#### Given passage
The sons of Judah; Pharez, Hezron, and Carmi, and Hur, and Shobal.
The sons — The posterity: for only Pharez was his immediate son. But they are all mentioned here only to shew Shobal's descent from Judah.
 And Jabez was more honourable than his brethren: and his mother called his name Jabez, saying, Because I bare him with sorrow.
Honourably — For courage, and for fervent piety. She records this, that it might be a memorandum to herself, to be thankful to God as long as she lived, for bringing her through that sorrow: and a memorandum to him, that she bore him into a vale of tears, in which he might expect few days and full of trouble. And the sorrow in his name might serve to put a seriousness upon his spirit.
 And Jabez called on the God of Israel, saying, Oh that thou wouldest bless me indeed, and enlarge my coast, and that thine hand might be with me, and that thou wouldest keep me from evil, that it may not grieve me! And God granted him that which he requested.

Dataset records
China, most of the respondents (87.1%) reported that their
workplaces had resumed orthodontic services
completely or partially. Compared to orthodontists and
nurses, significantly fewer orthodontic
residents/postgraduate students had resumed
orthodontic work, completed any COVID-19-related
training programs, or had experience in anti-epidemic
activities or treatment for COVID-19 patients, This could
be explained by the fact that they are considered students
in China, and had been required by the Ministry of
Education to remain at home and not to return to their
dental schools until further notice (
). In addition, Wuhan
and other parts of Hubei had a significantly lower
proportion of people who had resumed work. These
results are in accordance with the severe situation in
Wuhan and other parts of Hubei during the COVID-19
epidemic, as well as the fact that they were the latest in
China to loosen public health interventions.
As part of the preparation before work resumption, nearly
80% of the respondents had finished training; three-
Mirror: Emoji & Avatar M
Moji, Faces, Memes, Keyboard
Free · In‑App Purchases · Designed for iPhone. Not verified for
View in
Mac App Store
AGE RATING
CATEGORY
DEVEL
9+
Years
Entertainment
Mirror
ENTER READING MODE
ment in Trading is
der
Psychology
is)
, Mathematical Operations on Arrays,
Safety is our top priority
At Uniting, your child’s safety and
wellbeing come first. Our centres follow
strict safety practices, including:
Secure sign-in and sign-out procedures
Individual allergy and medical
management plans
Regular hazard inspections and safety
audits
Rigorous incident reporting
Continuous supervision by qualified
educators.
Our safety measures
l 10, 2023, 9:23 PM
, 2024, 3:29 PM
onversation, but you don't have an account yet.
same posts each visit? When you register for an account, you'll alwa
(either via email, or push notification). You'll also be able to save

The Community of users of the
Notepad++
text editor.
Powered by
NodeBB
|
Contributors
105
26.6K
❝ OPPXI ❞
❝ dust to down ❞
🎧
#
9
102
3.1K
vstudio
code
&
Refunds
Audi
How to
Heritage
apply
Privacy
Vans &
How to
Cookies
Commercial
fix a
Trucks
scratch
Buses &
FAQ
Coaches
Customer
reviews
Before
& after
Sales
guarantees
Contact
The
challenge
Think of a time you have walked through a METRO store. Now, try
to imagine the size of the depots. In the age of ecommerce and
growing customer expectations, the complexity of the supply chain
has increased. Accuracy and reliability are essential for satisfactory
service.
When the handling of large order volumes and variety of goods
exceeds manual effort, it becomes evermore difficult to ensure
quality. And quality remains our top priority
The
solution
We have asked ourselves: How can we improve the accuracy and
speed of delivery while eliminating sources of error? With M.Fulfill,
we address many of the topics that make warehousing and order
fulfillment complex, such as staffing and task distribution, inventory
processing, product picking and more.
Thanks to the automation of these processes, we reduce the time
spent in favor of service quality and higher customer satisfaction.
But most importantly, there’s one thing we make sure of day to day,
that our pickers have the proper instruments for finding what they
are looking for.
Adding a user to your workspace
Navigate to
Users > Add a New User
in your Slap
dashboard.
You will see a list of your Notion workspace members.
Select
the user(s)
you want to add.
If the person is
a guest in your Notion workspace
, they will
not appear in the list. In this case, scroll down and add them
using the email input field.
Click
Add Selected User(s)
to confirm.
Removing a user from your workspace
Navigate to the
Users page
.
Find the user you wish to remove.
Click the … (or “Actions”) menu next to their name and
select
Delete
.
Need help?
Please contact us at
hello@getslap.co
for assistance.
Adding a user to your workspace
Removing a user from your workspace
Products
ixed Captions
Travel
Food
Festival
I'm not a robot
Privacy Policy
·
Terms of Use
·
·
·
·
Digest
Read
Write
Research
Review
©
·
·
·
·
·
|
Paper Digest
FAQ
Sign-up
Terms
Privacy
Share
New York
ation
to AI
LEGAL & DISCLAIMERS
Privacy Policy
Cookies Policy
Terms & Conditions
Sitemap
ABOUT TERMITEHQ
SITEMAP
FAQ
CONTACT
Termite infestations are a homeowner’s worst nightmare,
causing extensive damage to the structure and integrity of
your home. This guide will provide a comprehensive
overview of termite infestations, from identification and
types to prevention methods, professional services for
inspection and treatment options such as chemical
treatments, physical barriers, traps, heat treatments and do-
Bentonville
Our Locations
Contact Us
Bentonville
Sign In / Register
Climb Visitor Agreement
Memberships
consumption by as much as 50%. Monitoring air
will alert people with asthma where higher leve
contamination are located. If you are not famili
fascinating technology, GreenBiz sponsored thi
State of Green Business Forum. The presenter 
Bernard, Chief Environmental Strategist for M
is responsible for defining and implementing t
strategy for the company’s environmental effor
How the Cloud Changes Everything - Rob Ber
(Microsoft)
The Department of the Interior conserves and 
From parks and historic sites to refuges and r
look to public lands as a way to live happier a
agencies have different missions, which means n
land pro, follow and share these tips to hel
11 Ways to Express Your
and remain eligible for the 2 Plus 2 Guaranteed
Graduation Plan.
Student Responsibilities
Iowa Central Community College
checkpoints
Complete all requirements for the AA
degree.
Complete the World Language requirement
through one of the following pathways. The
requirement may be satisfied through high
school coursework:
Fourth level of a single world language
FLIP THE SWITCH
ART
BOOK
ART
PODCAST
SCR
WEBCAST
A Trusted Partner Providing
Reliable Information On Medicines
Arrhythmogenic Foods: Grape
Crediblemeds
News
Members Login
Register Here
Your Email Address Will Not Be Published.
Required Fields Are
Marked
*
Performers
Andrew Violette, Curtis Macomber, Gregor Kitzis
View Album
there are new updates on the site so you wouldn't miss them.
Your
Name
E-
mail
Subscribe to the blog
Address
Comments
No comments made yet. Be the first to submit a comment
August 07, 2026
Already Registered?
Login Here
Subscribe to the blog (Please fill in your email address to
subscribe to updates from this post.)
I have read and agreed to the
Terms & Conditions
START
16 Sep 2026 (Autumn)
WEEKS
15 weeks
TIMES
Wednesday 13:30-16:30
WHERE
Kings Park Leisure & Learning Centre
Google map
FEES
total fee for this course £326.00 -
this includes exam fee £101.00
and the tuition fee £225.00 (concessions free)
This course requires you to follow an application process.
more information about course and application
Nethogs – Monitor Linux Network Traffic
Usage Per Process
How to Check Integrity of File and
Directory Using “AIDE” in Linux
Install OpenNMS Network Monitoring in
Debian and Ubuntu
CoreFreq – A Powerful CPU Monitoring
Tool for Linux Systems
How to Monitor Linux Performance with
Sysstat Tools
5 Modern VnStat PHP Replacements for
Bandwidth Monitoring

#### Your instructions
In the passage about Jabez, what reason did his mother give for naming him Jabez?

#### Exercise output
She said it was because she bore him with sorrow.